Sep 11, 12
Read from September 02 to 10, 2012, read count: Uncountable
** spoiler alert **
One year after a plane crash took away his wife and two daughters, Joe Carpenter meets a woman who was supposed to have died in that accident as well, holding the secret of what really happened.
The title “Sole Survivor” doesn’t only point at this woman, but also at Joe himself. He’s the one left behind, the only one of his family still alive. The book is about loss, about grieving, accepting death, and about faith, believing that the human soul doesn’t just vanish into nothingness when shed of its mortal coils.
All this makes it quite heavy to swallow. It’s a dark story, a sad story, a depressing story even. Joe is a man who has basically given up on life and is just waiting to die, too scared to take care of it himself. And if it weren’t for a chance encounter on a public beach at the beginning of the novel, he might have gotten his wish. There’s almost no signature Koontz humor in this novel. It’s a very serious story.

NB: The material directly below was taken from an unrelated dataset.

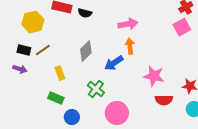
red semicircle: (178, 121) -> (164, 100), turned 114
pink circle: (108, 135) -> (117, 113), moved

“Sole Survivor” is mostly a mystery story, a conspiracy story, of the sort where the answers stay away until the final act. When they are delivered, the style changes very much and it’s like we’ve suddenly been transported into a science fiction story. Until we reach that conclusion, however, we’re pulled along with Joe into a very compelling investigation. But Joe isn’t just riding shotgun; he sets things in motion as well, even though he has no clue what’s going on.
Even though the novel features an enigmatic woman, there’s no trace of a love story here. The book vows to transcend material and physical love and instead concentrates on the bigger picture.
While not necessarily religious in nature, it does discuss some of the building blocks of religious groups, combined with some radical sciences – which is in fact the only thing that makes it recognizably a Koontz novel. It’s a first taste of things to come in “From the Corner of His Eye”, but also the Chris Snow books, as if Koontz is testing the waters with some variety of his theories, to see whether his audience is open enough for them.
Plotwise, “Sole Survivor” always reminds me of “The Eyes of Darkness”, while the ending comes closer to “Dark Rivers of the Heart”. It’s a story that doesn’t really end, because it creates some kind of alternate universe of our world where the villains have become too large to be dismissed.
In the finale, I thought that Joe would reach out to the boy, tell him he cared and wanted to help him, convince him to stop the attack and perhaps break him out of the facility in true "Eyes of Darkness" style.
The ending in the woods also reminded me of this movie "Fallen" with Denzel Washington.
I remember when I first read this book, I was so totally swept away by the ending, and I was ready to believe in it myself. I didn't go so far as to actually take snapshots of gravestones, but I think I did stare at a photo of a loved one passed on, somewhat in the same way I sat at a kitchen table staring at a salt shaker after reading "Strangers" for the first time.
Reading the book again now, the impact is gone. Not because I believe less, but because the idea is no longer original, because I've encountered it - or a variety of it - in so many other books since.
I did get much more out of this book during this reading. The story of loss, of being left behind alone in the world, of losing all hope ... it's not only applicable to death.